UK referendum on Europe
UK voters will decide in June if the country will stay in the European Union (EU) or exit the bloc. The upcoming referendum represents a critical juncture for the UK and EU alike, and comes at a time when the global outlook is clouded by unusual uncertainty.
What are the key economic, financial and political risks of a British exit, or Brexit? Our latest publication provides a roadmap, drawing on the views of BlackRock’s investment professionals and public policy experts. The graphics below highlight the extent of economic ties between the UK and EU.
Selected UK and EU metrics, 2013-2016
Sources: BlackRock Investment Institute, Confederation of British Industry, Bank of England, European Commission, MSCI, UK Trade and Investment, IMF and World Bank, February 2016. Notes: GDP, fiscal balance and government debt data are based on IMF forecasts for 2016. Equity market data are based on weights at the end of January 2016. Tea consumption data are for 2013. All other data are for 2014. The financial services share of EU activity is based on gross value added.
- Our bottom line from an investment perspective: a Brexit offers a lot of risk with little obvious reward. Leaving the EU would lead to lower UK growth and investment - and higher unemployment and inflation. Any offsetting benefits appear less certain.

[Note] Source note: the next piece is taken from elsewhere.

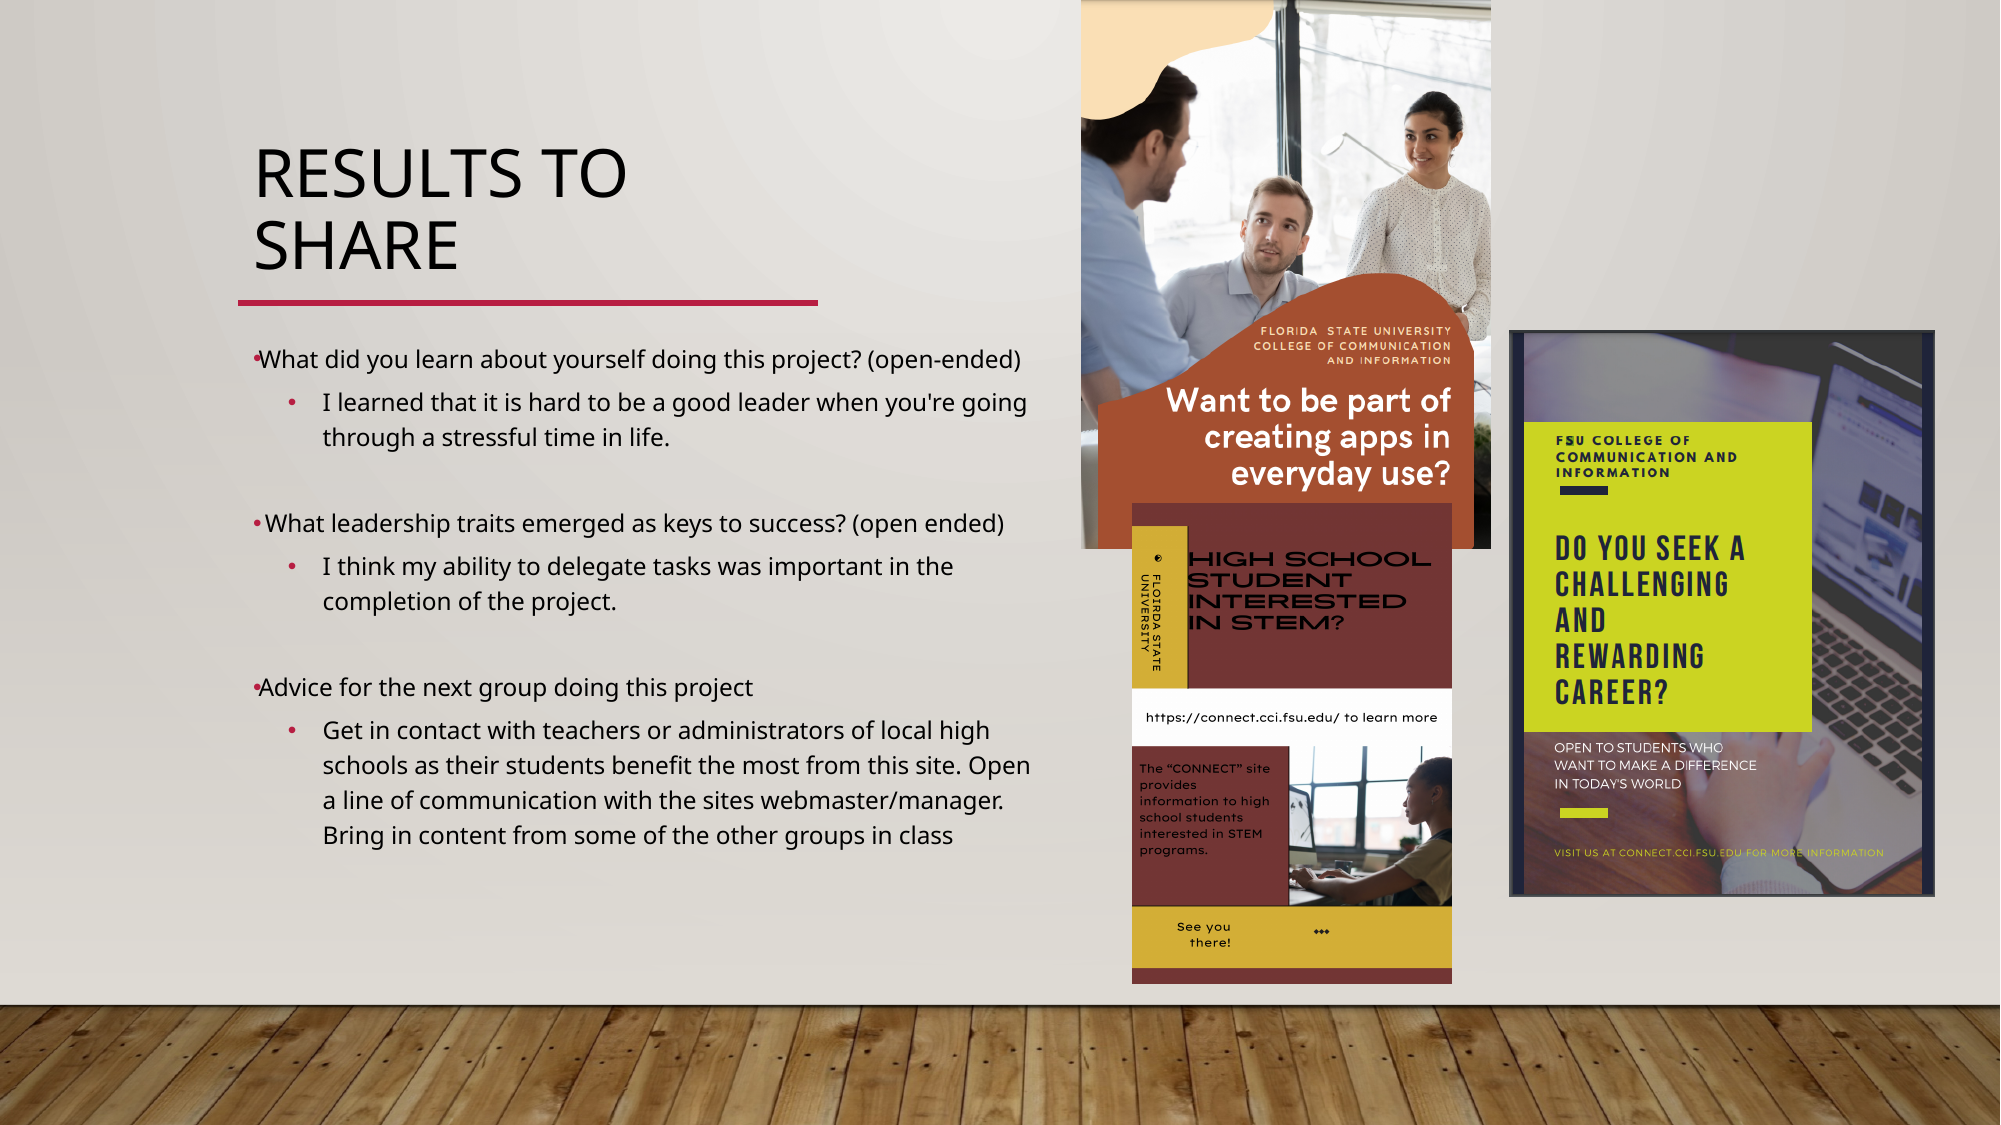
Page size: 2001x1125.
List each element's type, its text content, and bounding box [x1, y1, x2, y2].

- A newly independent UK would likely have reduced leverage to fashion trade deals for the crucial services sector and less clout to negotiate regulatory standards for unimpeded EU market access. These would be lengthy and painful processes.
- The EU would lose a major budget contributor, a leading voice for free markets and easy access to a world-class financial hub. A Brexit could embolden populist parties across the continent, but we do not see a EU breakup as a result.
- We see volatility in UK and European assets rising ahead of the vote. An actual Brexit would hit global risk assets, we believe, while a vote to stay would reassure markets.
- Sterling is most vulnerable to Brexit fears as it is the most liquid UK financial asset. A Brexit could pressure the UK’s twin deficits, potentially triggering credit downgrades.
- A leave vote would likely increase gilt yields. We could see bank funding costs rise and credit spreads widen. The Bank of England would likely cut rates in such a scenario or revive quantitative easing, looking past any temporary rise in inflation, we believe.
- We could see a Brexit dealing a blow to domestically exposed UK equities, and would expect large cap overseas earners to outperform as sterling falls. A leave vote also poses risks to the London property market and to London’s role as a global financial center.